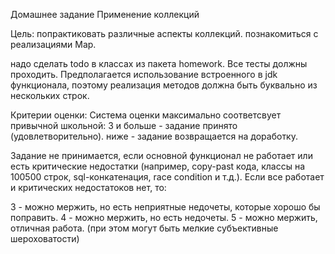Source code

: Домашнее задание
Применение коллекций

Цель:
попрактиковать различные аспекты коллекций.
познакомиться с реализациями Map.

надо сделать todo в классах из пакета homework.
Все тесты должны проходить.
Предполагается использование встроенного в jdk функционала, поэтому реализация методов должна быть буквально из нескольких строк.

Критерии оценки:
Система оценки максимально соответсвует привычной школьной:
3 и больше - задание принято (удовлетворительно).
ниже - задание возвращается на доработку.

Задание не принимается, если основной функционал не работает или есть критические недостатки (например, copy-past кода, классы на 100500 строк, sql-конкатенация,  race condition и т.д.).
Если все работает и критических недостатоков нет, то:

3 - можно мержить, но есть неприятные недочеты, которые хорошо бы поправить.
4 - можно мержить, но есть недочеты.
5 - можно мержить, отличная работа. (при этом могут быть мелкие субъективные шероховатости)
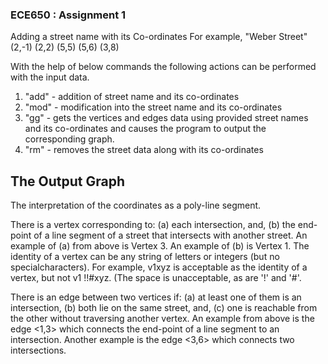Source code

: ### ECE650 : Assignment 1

Adding a street name with its Co-ordinates
For example,
"Weber Street" (2,-1) (2,2) (5,5) (5,6) (3,8)

With the help of below commands the following actions can be performed with the input data.
1. "add" - addition of street name and its co-ordinates
2. "mod" - modification into the street name and its co-ordinates
3. "gg"  - gets the vertices and edges data using provided street names and its co-ordinates and causes the program to output the corresponding graph.
4. "rm"  - removes the street data along with its co-ordinates


## The Output Graph

The interpretation of the coordinates as a poly-line segment.

There is a vertex corresponding to: 
(a) each intersection, and, 
(b) the end-point of a line segment of a street that intersects with another street. 
An example of (a) from above is Vertex 3. 
An example of (b) is Vertex 1. The identity of a vertex can be any string of letters or integers (but no specialcharacters). For example, v1xyz is acceptable as the identity of a vertex, but not v1 !!#xyz. (The space is unacceptable, as are '!' and '#'.

There is an edge between two vertices if: 
(a) at least one of them is an intersection, 
(b) both lie on the same street, and, 
(c) one is reachable from the other without traversing another vertex.
An example from above is the edge <1,3> which connects the end-point of a line segment to an intersection. Another example is the edge <3,6> which connects two intersections.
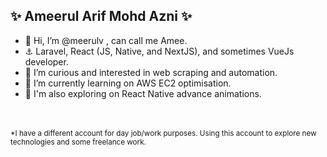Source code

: 
## ✨ Ameerul Arif Mohd Azni ✨

- 👋 Hi, I’m @meerulv , can call me Amee.
- ⚓  Laravel, React (JS, Native, and NextJS), and sometimes VueJs developer.
- 👀 I’m curious and interested in web scraping and automation.
- 🌱 I’m currently learning on AWS EC2 optimisation.
- 🚀 I'm also exploring on React Native advance animations.

<br/><br/>
<sup>*I have a different account for day job/work purposes. Using this account to explore new technologies and some freelance work.</sup>

<!---
- 💞️ I’m looking to collaborate on ...
- 📫 How to reach me ...
--->
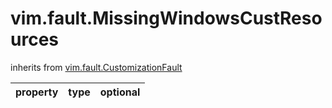vim.fault.MissingWindowsCustResources
=====================================
inherits from [vim.fault.CustomizationFault](docs/vim.fault.CustomizationFault.md)

| property | type | optional |
|:---------|:-----|:---------|
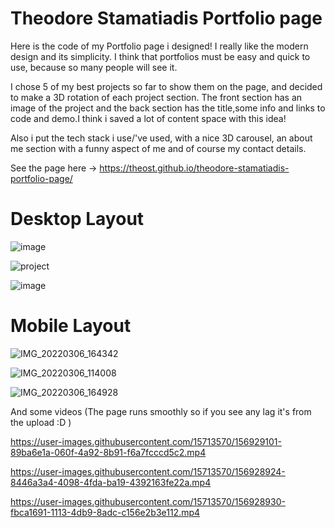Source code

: # Theodore Stamatiadis Portfolio page
Here is the code of my Portfolio page i designed! I really like the modern design and its simplicity. I think that portfolios must be easy and quick to use, because so many people will see it.

I chose 5 of my best projects so far to show them on the page, and decided to make a 3D rotation of each project section. The front section has an image of the project and the back section has the title,some info and links to code and demo.I think i saved a lot of content space with this idea!

Also i put the tech stack i use/'ve used, with a nice 3D carousel, an about me section with a funny aspect of me and of course my contact details.

See the page here -> https://theost.github.io/theodore-stamatiadis-portfolio-page/

# Desktop Layout

![image](https://user-images.githubusercontent.com/15713570/156927903-58c87840-d821-4222-b095-61e9a00add60.png)

![project](https://user-images.githubusercontent.com/15713570/156929227-a5b7eebf-d10e-458f-9150-704d4b8cc0ad.JPG)

![image](https://user-images.githubusercontent.com/15713570/156928040-7fb46a78-2dd7-4985-9066-2858c647ac27.png)

# Mobile Layout

![IMG_20220306_164342](https://user-images.githubusercontent.com/15713570/156928562-0d9cc83d-a2d7-4f37-a7b0-921e8e1787e7.jpg)

![IMG_20220306_114008](https://user-images.githubusercontent.com/15713570/156928528-b9de83f9-f1f1-43b9-9076-6ca9806256b0.jpg)

![IMG_20220306_164928](https://user-images.githubusercontent.com/15713570/156928560-f6a93436-d971-4684-b35a-36b60c86fb4a.jpg) 

And some videos (The page runs smoothly so if you see any lag it's from the upload :D )

https://user-images.githubusercontent.com/15713570/156929101-89ba6e1a-060f-4a92-8b91-f6a7fcccd5c2.mp4

https://user-images.githubusercontent.com/15713570/156928924-8446a3a4-4098-4fda-ba19-4392163fe22a.mp4

https://user-images.githubusercontent.com/15713570/156928930-fbca1691-1113-4db9-8adc-c156e2b3e112.mp4


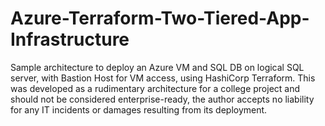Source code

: # Azure-Terraform-Two-Tiered-App-Infrastructure
Sample architecture to deploy an Azure VM and SQL DB on logical SQL server, with Bastion Host for VM access, using HashiCorp Terraform. This was developed as a rudimentary architecture for a college project and should not be considered enterprise-ready, the author accepts no liability for any IT incidents or damages resulting from its deployment.
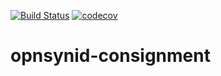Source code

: [![Build Status](https://travis-ci.com/open-synergy/opnsynid-consignment.svg?branch=8.0)](https://travis-ci.com/open-synergy/8.0)
[![codecov](https://codecov.io/gh/open-synergy/opnsynid-consignment/branch/8.0}/graph/badge.svg)](https://codecov.io/gh/open-synergy/opnsynid-consignment)

# opnsynid-consignment
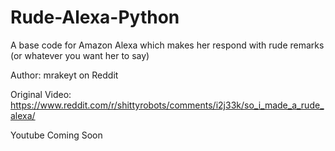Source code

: # Rude-Alexa-Python
A base code for Amazon Alexa which makes her respond with rude remarks (or whatever you want her to say)

Author: mrakeyt on Reddit

Original Video: https://www.reddit.com/r/shittyrobots/comments/i2j33k/so_i_made_a_rude_alexa/

Youtube Coming Soon
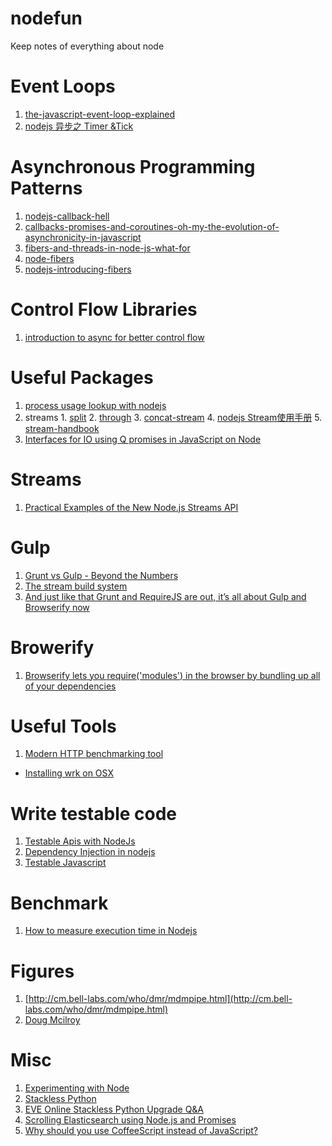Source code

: nodefun
=======

Keep notes of everything about node 

Event Loops
=======
1. [the-javascript-event-loop-explained](http://blog.carbonfive.com/2013/10/27/the-javascript-event-loop-explained/)
2. [nodejs 异步之 Timer &Tick](http://cnodejs.org/topic/4f16442ccae1f4aa2700109b)

Asynchronous Programming Patterns
=======
1. [nodejs-callback-hell](http://www.infoq.com/cn/articles/nodejs-callback-hell)
2. [callbacks-promises-and-coroutines-oh-my-the-evolution-of-asynchronicity-in-javascript](http://www.slideshare.net/domenicdenicola/callbacks-promises-and-coroutines-oh-my-the-evolution-of-asynchronicity-in-javascript)
3. [fibers-and-threads-in-node-js-what-for](http://bjouhier.wordpress.com/2012/03/11/fibers-and-threads-in-node-js-what-for/)
4. [node-fibers](https://github.com/laverdet/node-fibers)
5. [nodejs-introducing-fibers](https://www.eventedmind.com/feed/nodejs-introducing-fibers)

Control Flow Libraries
=======
1. [introduction to async for better control flow](http://www.sebastianseilund.com/nodejs-async-in-practice)

Useful Packages
=======
1. [process usage lookup with nodejs](https://github.com/arunoda/node-usage)
  1. streams
    1. [split](https://www.npmjs.org/package/split)
    2. [through](https://www.npmjs.org/package/through)
    3. [concat-stream](https://www.npmjs.org/package/concat-stream)
    4. [nodejs Stream使用手册](http://my.oschina.net/sundq/blog/192276#OSC_h3_6)
    5. [stream-handbook](https://github.com/substack/stream-handbook)
2. [Interfaces for IO using Q promises in JavaScript on Node](https://github.com/kriskowal/q-io)

Streams
========
1. [Practical Examples of the New Node.js Streams API](http://strongloop.com/strongblog/practical-examples-of-the-new-node-js-streams-api/)

Gulp
=======
1. [Grunt vs Gulp - Beyond the Numbers](http://jaysoo.ca/2014/01/27/gruntjs-vs-gulpjs/)
2. [The stream build system](http://gulpjs.com/)
3. [And just like that Grunt and RequireJS are out, it’s all about Gulp and Browserify now](http://www.100percentjs.com/just-like-grunt-gulp-browserify-now/)

Browerify
=======
1. [Browserify lets you require('modules') in the browser by bundling up all of your dependencies](http://browserify.org/)

Useful Tools
=======
1. [Modern HTTP benchmarking tool](https://github.com/wg/wrk)
  - [Installing wrk on OSX](https://github.com/wg/wrk/wiki/Installing-wrk-on-OSX)    

Write testable code
=======
1. [Testable Apis with NodeJs](http://beletsky.net/2014/03/testable-apis-with-node-dot-js.html)
2. [Dependency Injection in nodejs](http://csausdev.wordpress.com/2010/12/17/dependency-injection-in-node-js/)
3. [Testable Javascript](https://docs.google.com/presentation/d/1dp0GOtvl2-pZoxkyzvGvq5zmPdMIDQIBzr2Vv_3JzQo/pub?start=false&loop=false&delayms=3000#slide=id.gd2fff574_0215)

Benchmark
========
1. [How to measure execution time in Nodejs](http://blog.tompawlak.org/measure-execution-time-nodejs-javascript)

Figures
========
1. [http://cm.bell-labs.com/who/dmr/mdmpipe.html](http://cm.bell-labs.com/who/dmr/mdmpipe.html)
2. [Doug Mcilroy](http://www.cs.bell-labs.com/who/doug/index.html)

Misc
=======
1. [Experimenting with Node](https://news.ycombinator.com/item?id=1548321)
2. [Stackless Python](http://www.stackless.com/)
3. [EVE Online Stackless Python Upgrade Q&A](http://www.tentonhammer.com/node/10044)
4. [Scrolling Elasticsearch using Node.js and Promises](http://www.maori.geek.nz/post/scroll_elasticsearch_using_promises_and_node_js)
5. [Why should you use CoffeeScript instead of JavaScript?](http://www.maori.geek.nz/post/why_should_you_use_coffeescript_instead_of_javascript)
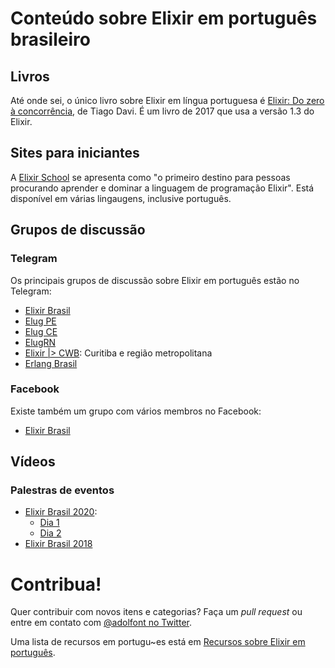# Conteúdo sobre Elixir em português brasileiro


## Livros

Até onde sei, o único livro sobre Elixir em língua portuguesa é [Elixir: Do zero à concorrência](https://www.casadocodigo.com.br/products/livro-elixir), de Tiago Davi. É um livro de 2017 que usa a versão 1.3 do Elixir.

## Sites para iniciantes

A [Elixir School](https://elixirschool.com/pt/) se apresenta como "o primeiro destino para pessoas procurando aprender e dominar a linguagem de programação Elixir".  Está disponível em várias lingaugens, inclusive português.


## Grupos de discussão

### Telegram

Os principais grupos de discussão sobre Elixir em português estão no Telegram: 

- [Elixir Brasil](https://t.me/elixirbr)
- [Elug PE](https://t.me/elugPE)
- [Elug CE](https://t.me/elug_ce)
- [ElugRN](https://t.me/ElugRN) 
- [Elixir \|\> CWB](https://t.me/elixir_cwb): Curitiba e região metropolitana
- [Erlang Brasil](https://t.me/erlangbrasil)


### Facebook 

Existe também um grupo com vários membros no Facebook:

- [Elixir Brasil](https://www.facebook.com/groups/596782640402615/)

## Vídeos

### Palestras de eventos

- [Elixir Brasil 2020](https://2020.elixirbrasil.com/):
  - [Dia 1](https://youtu.be/bG8J9I2XPso)
  - [Dia 2](https://www.youtube.com/watch?v=umFAsOYZrqQ)
- [Elixir Brasil 2018](https://pt-br.eventials.com/locaweb/events/elixir-brasil/)

# Contribua!

Quer contribuir com novos itens e categorias? Faça um *pull request* ou entre em contato com [@adolfont no Twitter](https://twitter.com/adolfont).

Uma lista de recursos em portugu~es está em [Recursos sobre Elixir em português](https://github.com/adolfont/elixir_cop/blob/master/resources/portuguese.md).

☆ ☆ ☆ ☆ ☆

__Work to be completed__
Take the stretch of lines above from the one containing "Existe também um" through the one containing "Quer contribuir com" and repeat it exactly, adding no other line.

__Solution to this exercise__
Existe também um grupo com vários membros no Facebook:

- [Elixir Brasil](https://www.facebook.com/groups/596782640402615/)

## Vídeos

### Palestras de eventos

- [Elixir Brasil 2020](https://2020.elixirbrasil.com/):
  - [Dia 1](https://youtu.be/bG8J9I2XPso)
  - [Dia 2](https://www.youtube.com/watch?v=umFAsOYZrqQ)
- [Elixir Brasil 2018](https://pt-br.eventials.com/locaweb/events/elixir-brasil/)

# Contribua!

Quer contribuir com novos itens e categorias? Faça um *pull request* ou entre em contato com [@adolfont no Twitter](https://twitter.com/adolfont).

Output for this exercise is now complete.